TAMARA KEITH, BYLINE: The decision on whether to allow construction of the Keystone XL pipeline currently rests with the State Department. Today, in a call with congressional staff and other stakeholders, department officials said they were giving federal agencies more time to review the project. The stated reason: a court ruling in Nebraska earlier this year about the route the pipeline would take had introduced uncertainty. Just how long the process could be delayed is unclear, but the response was immediate.
CINDY SCHILD: It's sad, it's shocking and, you know, it's just putting this delay in perpetuity when we could be putting Americans to work.
KEITH: Cindy Schild is with the American Petroleum Institute which backs the projects.
SCHILD: Once again, we're looking at a sad day when we're seeing politics trumping good policy decision-making at the White House. You know, we're broaching six years nearly of review of one pipeline project.

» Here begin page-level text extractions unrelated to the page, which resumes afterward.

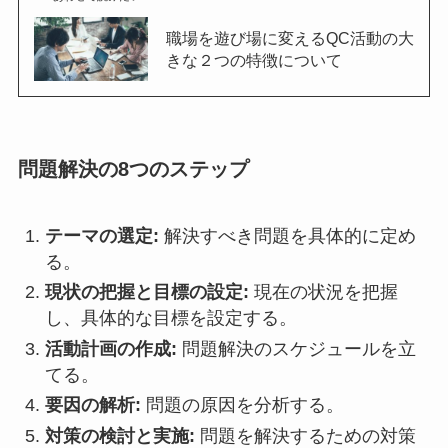
職場を遊び場に変えるQC活動の大
きな２つの特徴について
問題解決の8つのステップ
テーマの選定:
解決すべき問題を具体的に定め
る。
現状の把握と目標の設定:
現在の状況を把握
し、具体的な目標を設定する。
活動計画の作成:
問題解決のスケジュールを立
てる。
要因の解析:
問題の原因を分析する。
対策の検討と実施:
問題を解決するための対策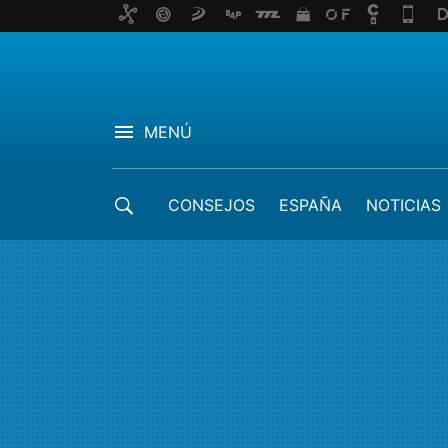
MENÚ
CONSEJOS
ESPAÑA
NOTICIAS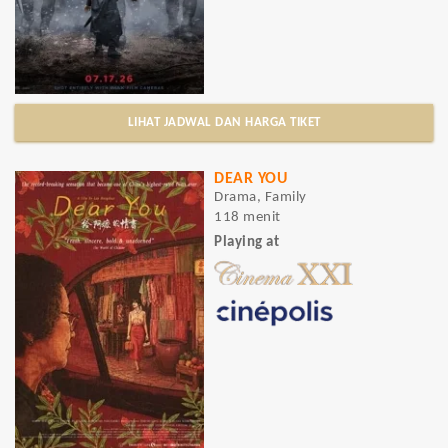
LIHAT JADWAL DAN HARGA TIKET
DEAR YOU
Drama, Family
118 menit
Playing at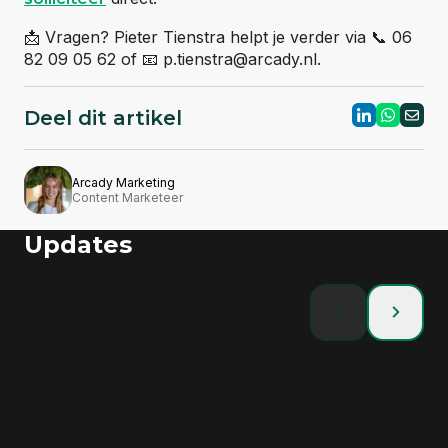
📩 Vragen? Pieter Tienstra helpt je verder via 📞 06
82 09 05 62 of 📧 p.tienstra@arcady.nl.
Deel dit artikel
Arcady Marketing
Content Marketeer
Updates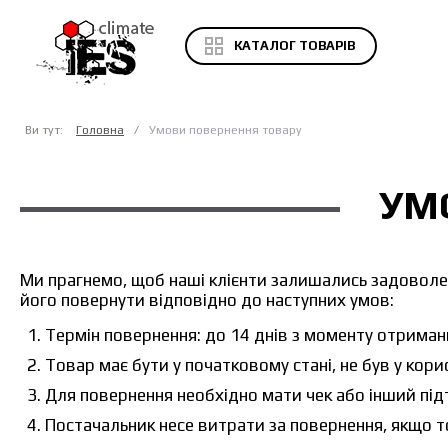
КАТАЛОГ ТОВАРІВ
Ви тут:
Головна
Умови повернення товару
УМ
Ми прагнемо, щоб наші клієнти залишались задоволе
його повернути відповідно до наступних умов:
Термін повернення: до 14 днів з моменту отриман
Товар має бути у початковому стані, не був у кори
Для повернення необхідно мати чек або інший п
Постачальник несе витрати за повернення, якщо 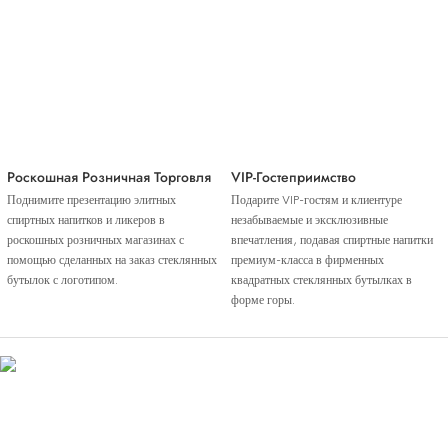
Роскошная Розничная Торговля
VIP-Гостеприимство
Поднимите презентацию элитных
Подарите VIP-гостям и клиентуре
спиртных напитков и ликеров в
незабываемые и эксклюзивные
роскошных розничных магазинах с
впечатления, подавая спиртные напитки
помощью сделанных на заказ стеклянных
премиум-класса в фирменных
бутылок с логотипом.
квадратных стеклянных бутылках в
форме горы.
Введение Материала
Эта роскошная стеклянная бутылка с логотипом горного дна квадратной формы, 750
мл, 700 мл, спиртной напиток, джин, ликер, виски, ром, текила, водка, с крышкой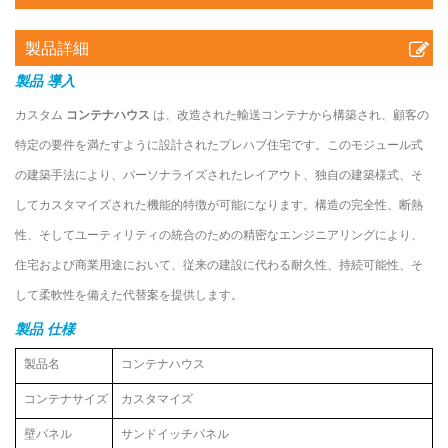
製品詳細
製品
導入
カスタム
コンテナハウス
は、改造された輸送コンテナから構築され、顧客の
特定の要件を満たすように設計されたプレハブ住宅です。このモジュール式
の建築手法により、パーソナライズされたレイアウト、独自の建築様式、そ
してカスタマイズされた機能的特徴が可能になります。構造の完全性、断熱
性、そしてユーティリティの統合のための精密なエンジニアリングにより、
住宅および商業用途において、従来の建設に代わる耐久性、持続可能性、そ
して柔軟性を備えた代替案を提供します。
製品
仕様
製品名
コンテナハウス
コンテナサイズ
カスタマイズ
壁パネル
サンドイッチパネル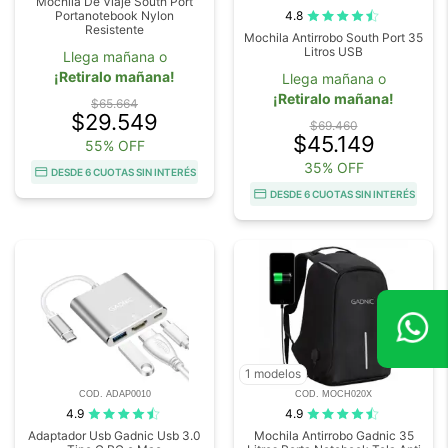
Mochila De Viaje South Port
4.8
Portanotebook Nylon
Resistente
Mochila Antirrobo South Port 35
Litros USB
Llega mañana o
¡Retiralo mañana!
Llega mañana o
¡Retiralo mañana!
$65.664
$29.549
$69.460
$45.149
55% OFF
35% OFF
DESDE 6 CUOTAS SIN INTERÉS
DESDE 6 CUOTAS SIN INTERÉS
1 modelos
COD. ADAP0010
COD. MOCH020X
4.9
4.9
Adaptador Usb Gadnic Usb 3.0
Mochila Antirrobo Gadnic 35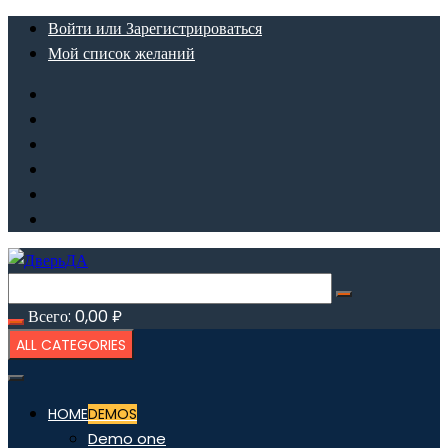
Перейти
Войти или Зарегистрироваться
к
Мой список желаний
содержимому
Всего:
0,00
₽
ALL CATEGORIES
HOME
DEMOS
Demo one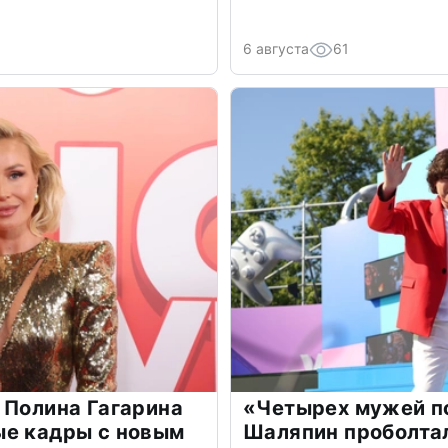
6 августа
61
 Полина Гагарина
«Четырех мужей п
ые кадры с новым
Шаляпин проболтал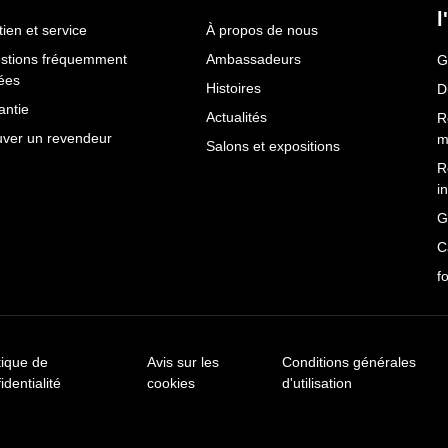
l
ien et service
À propos de nous
stions fréquemment
Ambassadeurs
G
ées
Histoires
D
antie
Actualités
R
uver un revendeur
m
Salons et expositions
R
i
G
C
f
tique de
Avis sur les
Conditions générales
identialité
cookies
d'utilisation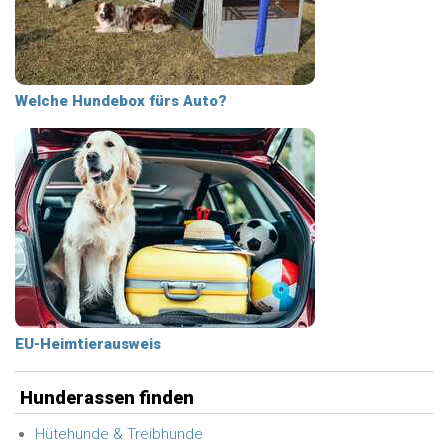
Welche Hundebox fürs Auto?
EU-Heimtierausweis
Hunderassen finden
Hütehunde & Treibhunde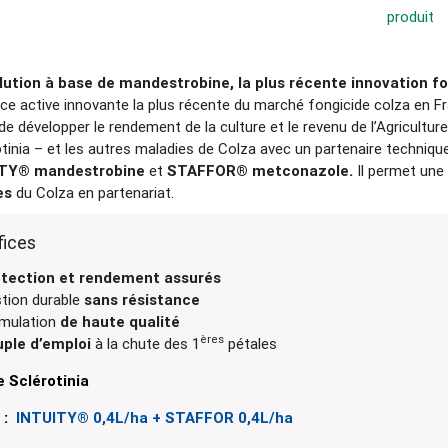
produit
ution à base de mandestrobine, la plus récente innovation fo
ce active innovante la plus récente du marché fongicide colza en 
e développer le rendement de la culture et le revenu de l’Agricult
otinia – et les autres maladies de Colza avec un partenaire technique.
ITY® mandestrobine
et
STAFFOR® metconazole.
Il permet une
es
du Colza en partenariat.
fices
tection et rendement assurés
tion durable
sans résistance
mulation
de haute qualité
ères
ple d’emploi
à la chute des 1
pétales
e Sclérotinia
 :
INTUITY® 0,4L/ha + STAFFOR 0,4L/ha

KEITH: The White House referred questions about the delay to the State Department. Republicans in Congress were quick to call the delay political, pointing out this would likely push the decision beyond the midterm elections this fall.
The Keystone XL pipeline is a tough issue for Democrats and the Obama Administration. Environmentalists are firmly against it to the point where it's become a cause celeb. But some labor leaders support it, as do some Senate Democrats from energy states. But if the pipeline goes through, it would anger another key part of the Democratic base. Bill McKibben is an environmental activist.
BILL MCKIBBEN: We need more than delays. We need the president to act boldly and send a signal for the rest of the world that this is the kind of project that we just can't do going forward.